§ **Exercise objective**: Rewrite the entries below with every "photograph" changed to "image" and everything else kept the same. Leave the pictures out of your version.

_ _ _ _ _

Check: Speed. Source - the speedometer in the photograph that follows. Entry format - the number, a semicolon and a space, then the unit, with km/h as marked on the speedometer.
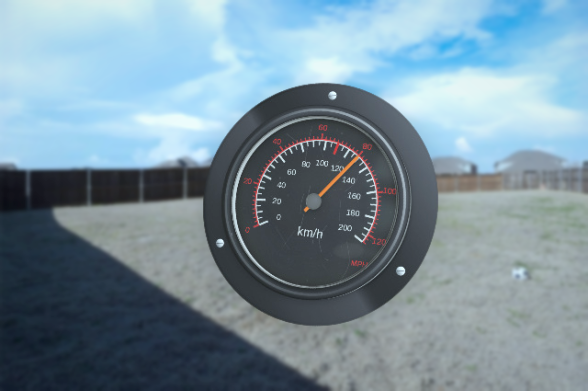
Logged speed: 130; km/h
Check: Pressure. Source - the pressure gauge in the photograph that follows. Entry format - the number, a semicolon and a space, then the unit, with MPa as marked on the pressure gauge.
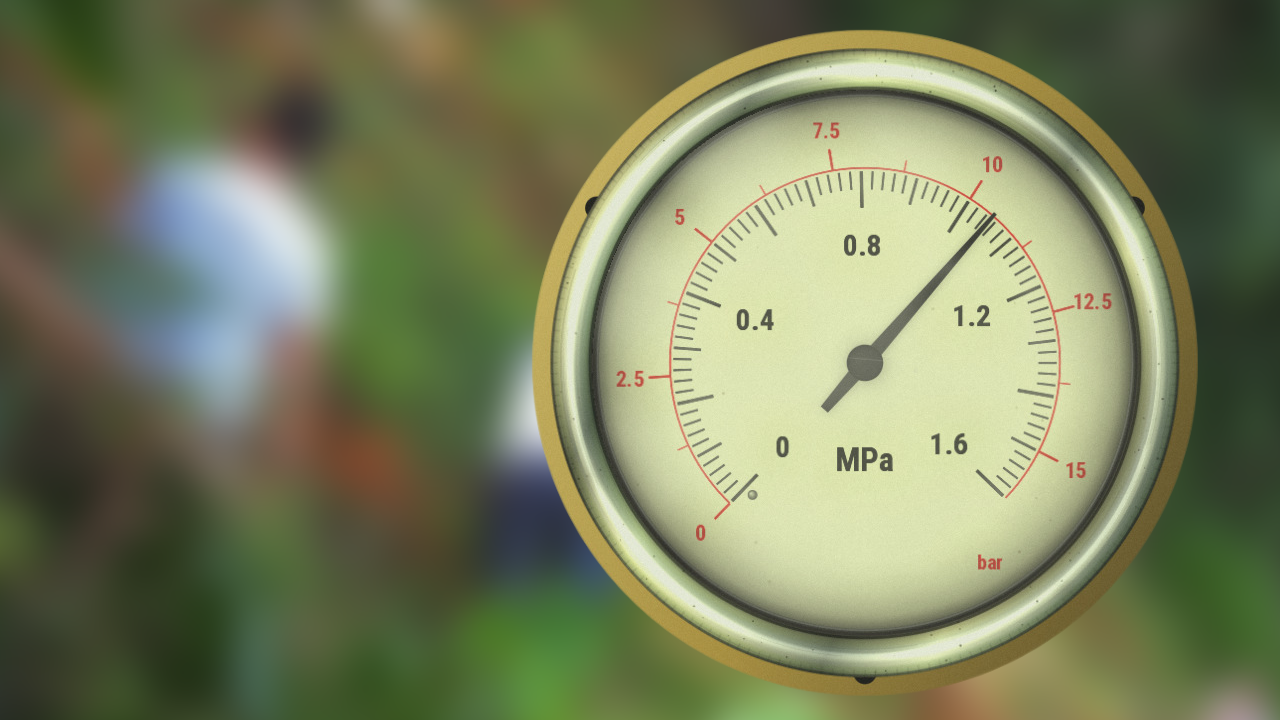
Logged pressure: 1.05; MPa
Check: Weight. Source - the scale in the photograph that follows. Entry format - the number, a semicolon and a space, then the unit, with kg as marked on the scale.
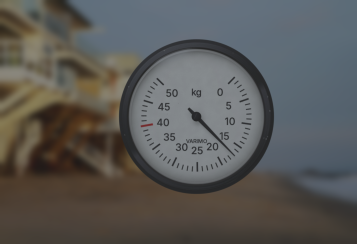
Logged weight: 17; kg
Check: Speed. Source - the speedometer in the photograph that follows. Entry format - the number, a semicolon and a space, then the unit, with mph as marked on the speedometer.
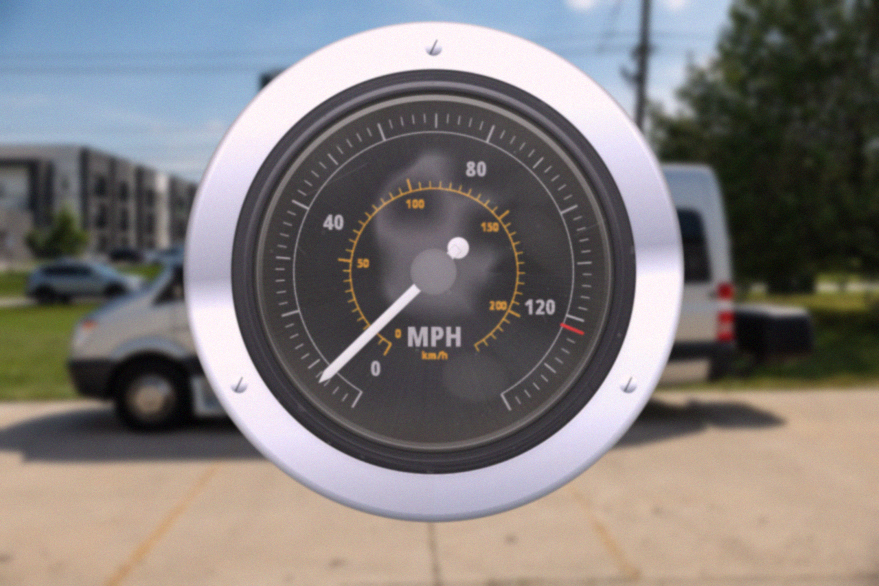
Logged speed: 7; mph
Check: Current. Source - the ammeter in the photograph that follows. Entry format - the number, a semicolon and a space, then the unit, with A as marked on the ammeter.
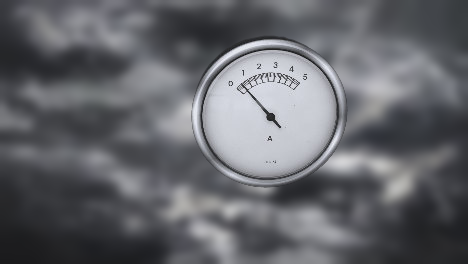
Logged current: 0.5; A
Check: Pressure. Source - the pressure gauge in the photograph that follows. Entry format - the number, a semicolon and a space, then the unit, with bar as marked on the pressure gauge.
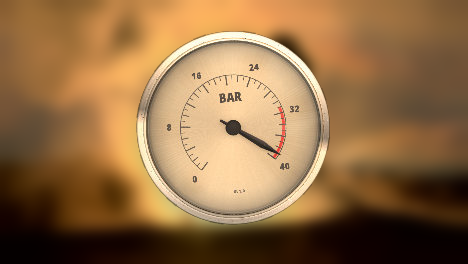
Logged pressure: 39; bar
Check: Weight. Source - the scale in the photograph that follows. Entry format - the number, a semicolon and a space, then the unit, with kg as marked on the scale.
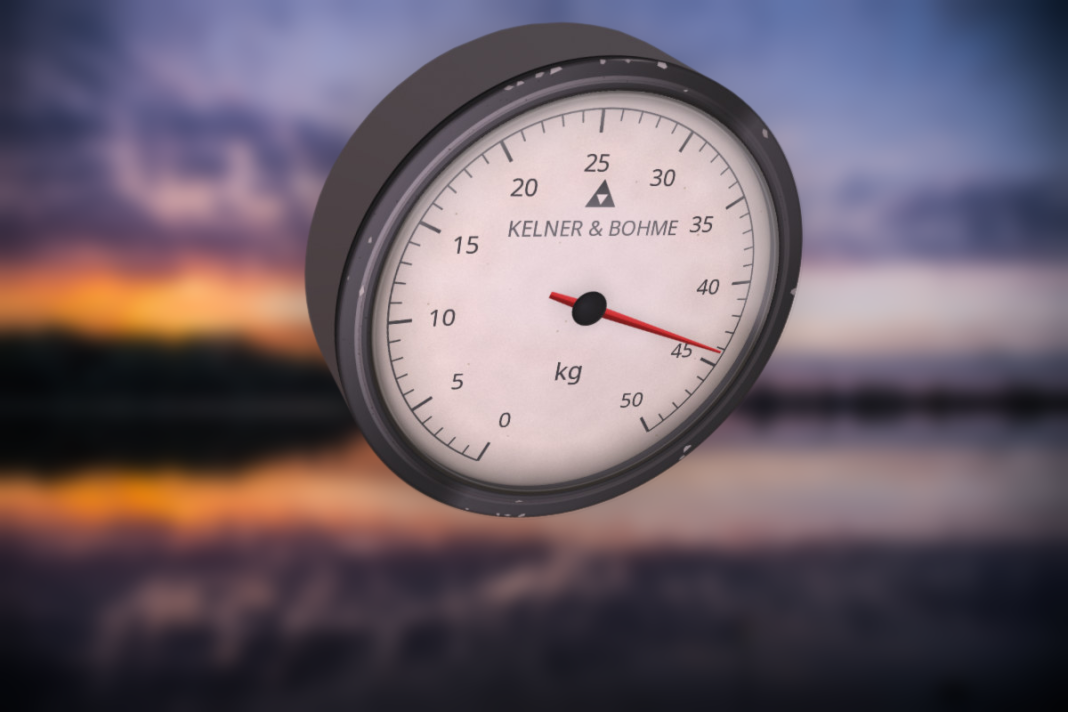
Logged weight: 44; kg
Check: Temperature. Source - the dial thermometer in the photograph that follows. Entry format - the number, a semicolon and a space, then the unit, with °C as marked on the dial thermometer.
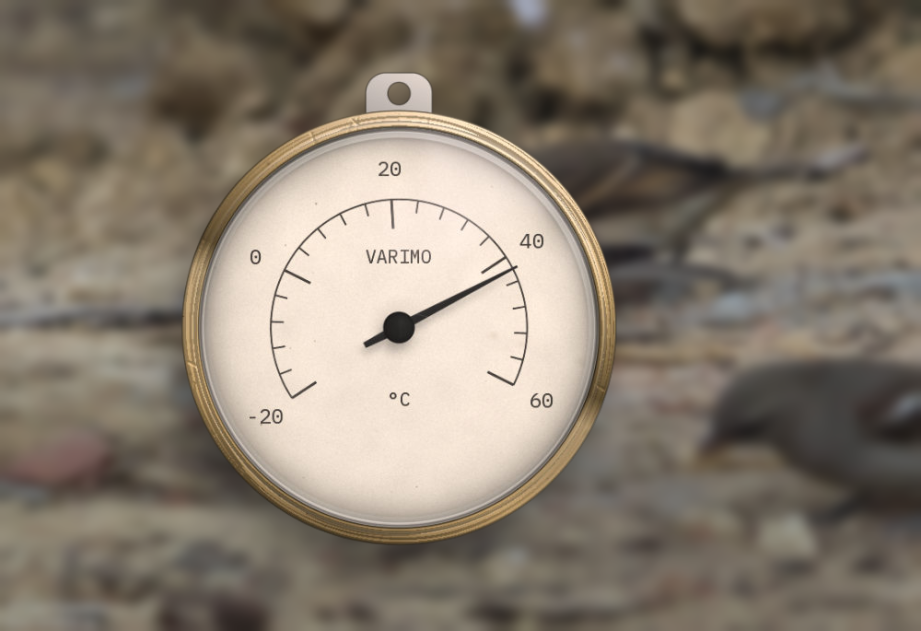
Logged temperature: 42; °C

_ _ _ _ _

§ **Answer area**:
Check: Speed. Source - the speedometer in the image that follows. Entry format - the number, a semicolon and a space, then the unit, with km/h as marked on the speedometer.
Logged speed: 130; km/h
Check: Pressure. Source - the pressure gauge in the image that follows. Entry format - the number, a semicolon and a space, then the unit, with MPa as marked on the pressure gauge.
Logged pressure: 1.05; MPa
Check: Weight. Source - the scale in the image that follows. Entry format - the number, a semicolon and a space, then the unit, with kg as marked on the scale.
Logged weight: 17; kg
Check: Speed. Source - the speedometer in the image that follows. Entry format - the number, a semicolon and a space, then the unit, with mph as marked on the speedometer.
Logged speed: 7; mph
Check: Current. Source - the ammeter in the image that follows. Entry format - the number, a semicolon and a space, then the unit, with A as marked on the ammeter.
Logged current: 0.5; A
Check: Pressure. Source - the pressure gauge in the image that follows. Entry format - the number, a semicolon and a space, then the unit, with bar as marked on the pressure gauge.
Logged pressure: 39; bar
Check: Weight. Source - the scale in the image that follows. Entry format - the number, a semicolon and a space, then the unit, with kg as marked on the scale.
Logged weight: 44; kg
Check: Temperature. Source - the dial thermometer in the image that follows. Entry format - the number, a semicolon and a space, then the unit, with °C as marked on the dial thermometer.
Logged temperature: 42; °C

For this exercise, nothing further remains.